— Begin —

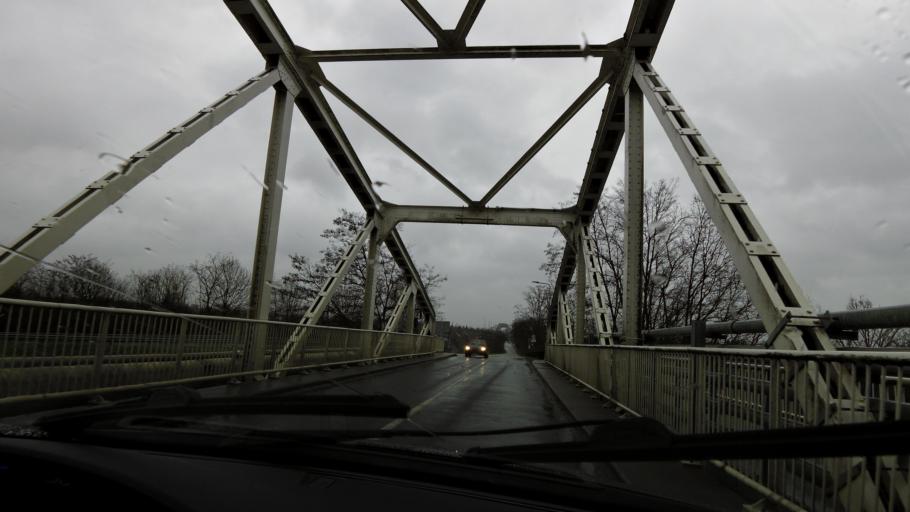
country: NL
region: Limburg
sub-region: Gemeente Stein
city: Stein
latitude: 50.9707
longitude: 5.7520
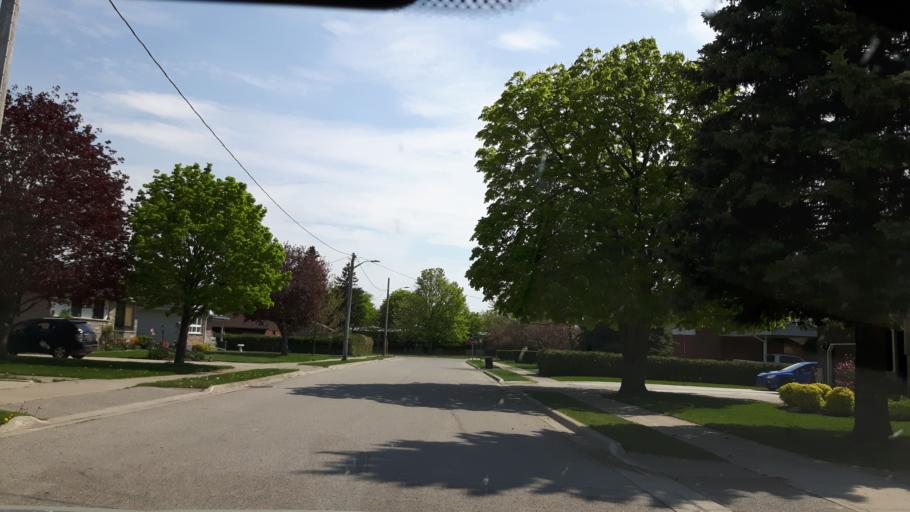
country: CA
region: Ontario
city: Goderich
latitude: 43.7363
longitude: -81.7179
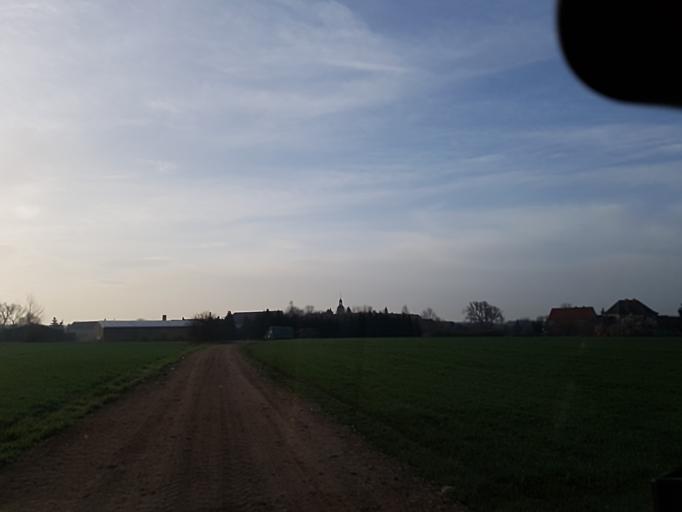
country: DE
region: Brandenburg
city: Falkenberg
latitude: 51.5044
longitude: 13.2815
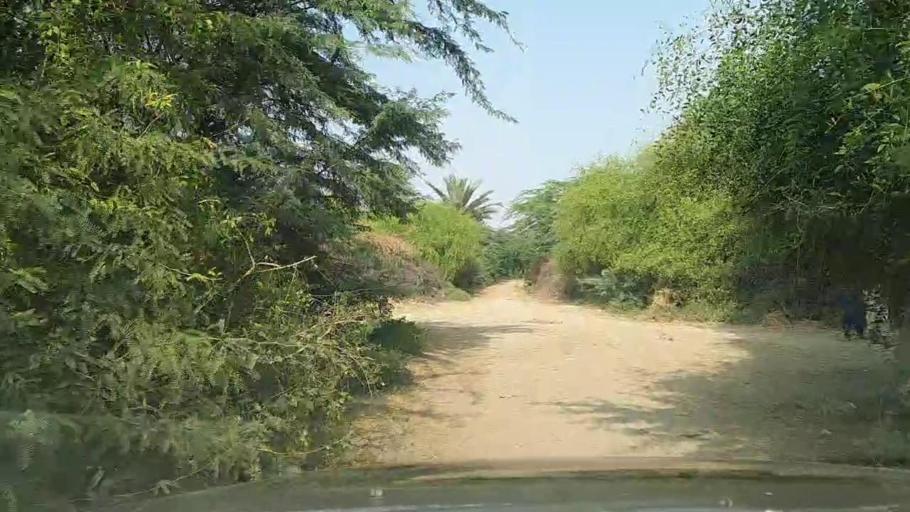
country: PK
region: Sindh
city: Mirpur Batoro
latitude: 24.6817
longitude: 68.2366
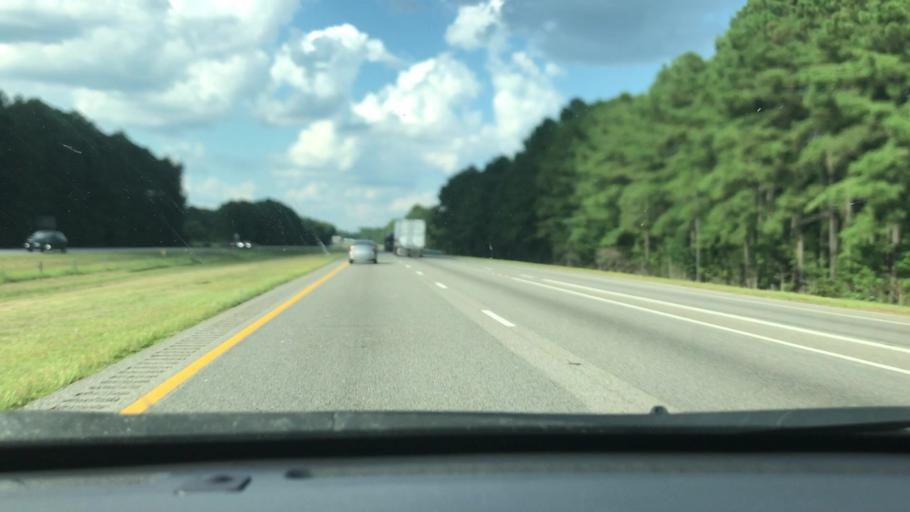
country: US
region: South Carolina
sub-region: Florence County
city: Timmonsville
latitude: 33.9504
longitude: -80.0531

— End —

**What the task asks**
Return every line of the records above word for word, leaving out the pictures.

**Finished answer**
country: NL
region: Limburg
sub-region: Gemeente Stein
city: Stein
latitude: 50.9707
longitude: 5.7520
country: CA
region: Ontario
city: Goderich
latitude: 43.7363
longitude: -81.7179
country: DE
region: Brandenburg
city: Falkenberg
latitude: 51.5044
longitude: 13.2815
country: PK
region: Sindh
city: Mirpur Batoro
latitude: 24.6817
longitude: 68.2366
country: US
region: South Carolina
sub-region: Florence County
city: Timmonsville
latitude: 33.9504
longitude: -80.0531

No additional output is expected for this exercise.